Birmingham’s young professionals back elected mayor

PLANS for an elected mayor for Birmingham have won the broad backing of the city’s young professional community.

Birmingham Future said it believed a mayor with suitable powers would be able to get things done more quickly and efficiently for the good of the city.

Alex Bishop, partner at law firm Shoosmiths and a former chair of the group, said: “This is a really great city and it needs a really great leader.  An elected mayor would provide a clear focal point, an identifiable personality to speak up for the city nationally and internationally.”  

On the matter of a regional mayor she said:  “Internationally, no one’s heard of the West Midlands but plenty of people all across the world could tell you where Birmingham is.

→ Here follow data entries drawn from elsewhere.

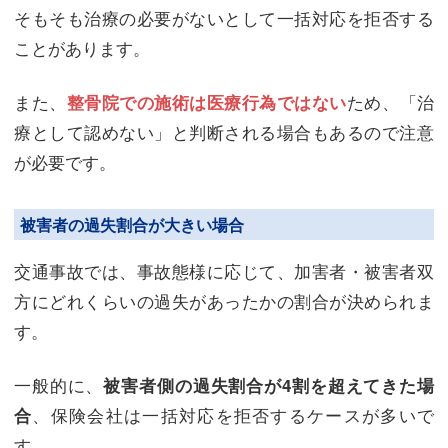
そもそも治療の必要がないとして一括対応を拒否する
ことがあります。
また、
ため、「治
整骨院での施術は医療行為ではない
療として認めない」と判断される場合もあるので注意
が必要です。
被害者の過失割合が大きい場合
交通事故では、事故態様に応じて、加害者・被害者双
方にどれくらいの過失があったかの割合が決められま
す。
一般的に、
被害者側の過失割合が4割を超えてきた場
、保険会社は一括対応を拒否するケースが多いで
合
す。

We need to lead by example so that, in time, our neighbours will see the benefits of being part of a ‘Greater Birmingham’.”

Former Labour MP for Erdington, Sion Simon, who quit Parliament with an eye to securing his party’s nomination for the mayoral nomination, said: “It will radically transform our ability to get things done.  Birmingham has one of the worst unemployment rates of any comparable UK city and yet there’s no structural reason that it has to be like this.  

“We need a leader who is accountable.  An elected mayor has nowhere to hide.  We need someone to help us capture a sense of city pride and build on our strengths.  This isn’t about finding just another leader of the council.  I believe an elected mayor can make a real difference and that’s why I want the job.”

Cllr Philip Parkin, deputy leader of Birmingham City Council’s Conservative group, said: “I genuinely don’t know whether an elected mayor is a good idea because no one knows what powers the office will hold.

“I don’t think it’s the lack of an elected mayor holding us back, nor is it our ambition or our ability.  Our problem is that we have insufficient power to do what we want to do but you don’t need a mayor to give local government more power.”

Chris Game, of the Institute of Local Government Studies at the University of Birmingham, said there were few direct lessons to learn from London because of the two cities’ very different systems of local government and the different legislation defining their mayoralties.

“Local government needs to have local power.  Ideally, it might be good to have a more inclusive form of local political management but, if an elected mayor is the only way in which central government will allow Birmingham to take greater control of its own destiny, then let’s try it,” he said.

James Watkins, executive director of Business Voice WM, said elected mayors needed to be introduced “sensitively” if the move was to offer economic benefit.

This was particularly important considering the number of other political structures coming in – for example, Local Enterprise Partnerships, Technology and Innovation Centres and Growth Hubs.

“Business will be working with Ministers and others to ensure that elected mayors are introduced sensitively and sensibly in order to boost job creation, economic and business growth,” he said.